Rantang Keramat Kapten TNI Sugeng, Saksi Bisu Kecamuk Perang Dahsyat
- Youtube
VoxPop – Menjadi seorang prajurit TNI adalah sebuah kebanggan bagi seorang pria tua, yang ternyata merupakan Purnawirawan Perwira Pertama (Pama) TNI Angkatan Darat. Ya, sosok itu adalah Kapten Kav (Purn.) Sugeng Sudibyo.
Lewat pantauan VoxPop Militer dari akun Youtube resmi Kolonel Kav Edward Sitorus, Sugeng mengisahkan bagaimana awal kariernya sebagai seorang prajurit Tentara Nasional Indonesia (TNI). Siapa sangka, ternyata pria yang saat ini berusaia 70 tahun ini punya alasan unik mengapa ia memilih menjadi seorang prajurit TNI.
Dikatakan Sugeng, alasannya untuk menjadi seorang tentara adalah hanya karena ingin merasakan naik tank. Hal ini diutarakan Sugeng saat ia memperkenalkan diri, dan bercerita bagaimana ia menempuh pendidikan awal militer di Sekolah Calon Tamtama (Secata) Resimen Induk Komando Daerah Militer (Rindam) Jayakarta/Jaya.
Keinginannya untuk merasakan bagaimana rasanya menaiki tank tempur TNI, ternyata menjadi kenyataan. Siapa sangka, usai mendaftar di Secata Rindam Jaya pada 1970, Sugeng pun masuk dalam satuan kendaraan tempur Batalyon Kavaleri (Yonkav) TNI Angkatan Darat
"Mohon izin, nama saya Sugeng Sudibyo. Lahir tanggal 12 bulan Juni tahun 1950. Jadi sekarang sudah umur 70 tahun. Saya masuk tentara tahun 1970 di Kodam Jaya, Jakarta, waktu itu. Saya memang cita-citanya kepingin naik tank," ujar Sugeng.
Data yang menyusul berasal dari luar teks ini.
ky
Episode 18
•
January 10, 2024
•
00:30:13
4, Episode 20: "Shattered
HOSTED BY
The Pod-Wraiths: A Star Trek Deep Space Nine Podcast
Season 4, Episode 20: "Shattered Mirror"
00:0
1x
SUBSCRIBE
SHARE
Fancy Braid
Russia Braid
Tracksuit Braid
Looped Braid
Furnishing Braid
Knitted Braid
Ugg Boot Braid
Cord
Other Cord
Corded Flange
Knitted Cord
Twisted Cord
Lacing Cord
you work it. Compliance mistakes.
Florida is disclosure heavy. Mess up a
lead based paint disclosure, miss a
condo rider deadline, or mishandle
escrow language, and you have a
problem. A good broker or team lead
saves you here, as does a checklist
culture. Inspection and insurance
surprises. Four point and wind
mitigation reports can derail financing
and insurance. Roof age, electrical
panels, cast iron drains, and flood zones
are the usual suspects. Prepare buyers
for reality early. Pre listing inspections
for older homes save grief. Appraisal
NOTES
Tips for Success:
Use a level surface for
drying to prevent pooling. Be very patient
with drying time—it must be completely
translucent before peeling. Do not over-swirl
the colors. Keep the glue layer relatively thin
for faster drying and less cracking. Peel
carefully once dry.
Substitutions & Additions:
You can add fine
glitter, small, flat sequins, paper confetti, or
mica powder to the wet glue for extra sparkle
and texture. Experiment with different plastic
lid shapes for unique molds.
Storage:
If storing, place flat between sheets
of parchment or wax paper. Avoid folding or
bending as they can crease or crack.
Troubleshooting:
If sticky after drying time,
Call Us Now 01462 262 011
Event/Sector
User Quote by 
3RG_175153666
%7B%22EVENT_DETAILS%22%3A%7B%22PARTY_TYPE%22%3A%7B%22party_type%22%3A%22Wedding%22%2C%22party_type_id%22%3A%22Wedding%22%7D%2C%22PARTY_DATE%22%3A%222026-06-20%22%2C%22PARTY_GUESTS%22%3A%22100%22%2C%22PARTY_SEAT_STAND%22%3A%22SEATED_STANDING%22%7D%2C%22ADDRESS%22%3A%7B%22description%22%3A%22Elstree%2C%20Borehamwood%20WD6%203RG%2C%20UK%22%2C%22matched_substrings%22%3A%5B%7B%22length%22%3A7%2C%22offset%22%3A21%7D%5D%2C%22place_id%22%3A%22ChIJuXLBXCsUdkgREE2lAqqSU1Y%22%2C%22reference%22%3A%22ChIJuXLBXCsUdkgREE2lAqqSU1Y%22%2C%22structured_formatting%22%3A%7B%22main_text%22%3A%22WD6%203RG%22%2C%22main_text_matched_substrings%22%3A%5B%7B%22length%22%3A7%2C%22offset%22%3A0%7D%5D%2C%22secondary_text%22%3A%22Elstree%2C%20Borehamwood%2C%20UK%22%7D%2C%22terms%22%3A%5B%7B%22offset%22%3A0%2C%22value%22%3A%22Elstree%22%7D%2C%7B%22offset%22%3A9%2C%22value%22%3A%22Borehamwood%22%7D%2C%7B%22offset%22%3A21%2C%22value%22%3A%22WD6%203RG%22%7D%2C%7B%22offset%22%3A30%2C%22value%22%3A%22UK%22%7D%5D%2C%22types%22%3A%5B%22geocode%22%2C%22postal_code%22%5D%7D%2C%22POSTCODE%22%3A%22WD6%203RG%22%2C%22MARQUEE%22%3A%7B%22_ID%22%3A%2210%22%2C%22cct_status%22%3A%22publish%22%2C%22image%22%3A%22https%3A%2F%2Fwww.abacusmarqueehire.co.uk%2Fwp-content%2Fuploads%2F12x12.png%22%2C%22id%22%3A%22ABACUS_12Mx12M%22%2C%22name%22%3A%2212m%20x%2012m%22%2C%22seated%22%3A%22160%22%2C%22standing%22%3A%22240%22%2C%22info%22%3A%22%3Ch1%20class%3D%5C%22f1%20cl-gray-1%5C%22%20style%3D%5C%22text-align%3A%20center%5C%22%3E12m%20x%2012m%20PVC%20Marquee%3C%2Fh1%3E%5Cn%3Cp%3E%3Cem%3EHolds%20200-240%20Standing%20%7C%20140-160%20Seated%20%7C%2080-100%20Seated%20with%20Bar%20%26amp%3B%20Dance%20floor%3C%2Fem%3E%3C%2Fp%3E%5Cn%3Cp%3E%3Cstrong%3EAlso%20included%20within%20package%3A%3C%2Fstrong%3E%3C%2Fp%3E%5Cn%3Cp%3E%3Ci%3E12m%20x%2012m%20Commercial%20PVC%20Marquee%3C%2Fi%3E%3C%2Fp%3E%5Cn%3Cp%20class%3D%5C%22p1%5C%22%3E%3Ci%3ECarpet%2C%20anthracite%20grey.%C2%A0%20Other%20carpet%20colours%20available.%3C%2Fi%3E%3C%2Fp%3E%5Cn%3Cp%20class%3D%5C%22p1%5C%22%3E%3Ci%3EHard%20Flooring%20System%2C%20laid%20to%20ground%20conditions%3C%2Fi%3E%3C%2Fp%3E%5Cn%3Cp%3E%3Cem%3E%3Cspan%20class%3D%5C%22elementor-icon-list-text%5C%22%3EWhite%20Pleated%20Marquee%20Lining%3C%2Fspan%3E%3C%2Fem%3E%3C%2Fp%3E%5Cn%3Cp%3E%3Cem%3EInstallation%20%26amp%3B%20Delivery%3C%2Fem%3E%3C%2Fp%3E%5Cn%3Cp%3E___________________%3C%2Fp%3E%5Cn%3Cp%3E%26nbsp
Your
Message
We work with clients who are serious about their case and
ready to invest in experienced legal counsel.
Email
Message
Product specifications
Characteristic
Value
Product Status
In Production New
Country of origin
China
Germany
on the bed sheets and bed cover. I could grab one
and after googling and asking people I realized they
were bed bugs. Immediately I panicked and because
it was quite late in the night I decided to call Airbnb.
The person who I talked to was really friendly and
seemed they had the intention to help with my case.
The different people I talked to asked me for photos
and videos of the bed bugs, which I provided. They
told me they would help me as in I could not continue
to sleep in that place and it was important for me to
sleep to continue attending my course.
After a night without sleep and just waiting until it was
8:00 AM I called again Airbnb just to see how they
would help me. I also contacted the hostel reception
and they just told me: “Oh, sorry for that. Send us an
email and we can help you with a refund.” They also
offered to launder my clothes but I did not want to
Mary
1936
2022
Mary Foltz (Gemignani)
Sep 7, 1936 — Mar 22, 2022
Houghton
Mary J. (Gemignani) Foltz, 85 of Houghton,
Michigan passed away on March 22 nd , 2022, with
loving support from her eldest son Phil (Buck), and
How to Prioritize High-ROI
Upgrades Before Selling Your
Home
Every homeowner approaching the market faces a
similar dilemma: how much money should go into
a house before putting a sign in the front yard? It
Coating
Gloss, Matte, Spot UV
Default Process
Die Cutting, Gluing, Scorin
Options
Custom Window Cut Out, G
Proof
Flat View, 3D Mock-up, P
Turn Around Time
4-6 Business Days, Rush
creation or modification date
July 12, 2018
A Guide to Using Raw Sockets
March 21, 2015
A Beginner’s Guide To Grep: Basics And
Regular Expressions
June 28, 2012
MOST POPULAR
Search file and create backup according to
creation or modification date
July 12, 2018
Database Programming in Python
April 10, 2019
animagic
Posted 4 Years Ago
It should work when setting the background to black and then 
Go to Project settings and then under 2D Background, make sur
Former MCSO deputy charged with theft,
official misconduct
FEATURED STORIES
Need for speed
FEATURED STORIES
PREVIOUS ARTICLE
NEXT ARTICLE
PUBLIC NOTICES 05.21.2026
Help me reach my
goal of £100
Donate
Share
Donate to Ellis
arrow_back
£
"Pas mendaftar diterima, akhirnya diterima di Batalyon Kavaleri. Terus langsung dididik di Bogor di Dodikif III/Siliwangi selama tiga bulan. Setelah tiga bulan selesai langsung diangkut ke Pusdikav Padalarang, Bandung," katanya.
Selain bercerita soal awal kariernya di dunia militer, Sugeng ternyata pernah mempertaruhkan nyawa demi negara saat ikut serta dalam pertempuran Operasi Seroja Timor-Timur tahun 1979. Hal ini dikatakannya sambil memegang rantang tempat makan dan termos air minum yang digunakannya.
Perlengkapan makan milik Sugeng itu ternyata didapatnya sejak masih menempuh pendidikan militer. Perlengkapan makan miliknya itu juga yang menjadi saksi bisu bagaimana Sugeng dengan gagah berani berjuang untuk menegakkan Merah Putih di Bumi Lorosae.
"Ini rantang, nomor pendidikan saya tahun 1970. Nomor pelajar 7323. Ini dua kali ikut saya pendidikan Catam (Calon Tamtama), dua kali pendidikan Caba (Calon Bintara), pendidikan Capa (Calon Perwira) tahun 1990-1991, operasi ke Timor-Timur tahun 1979 ikut juga," ucap Sugeng melanjutkan.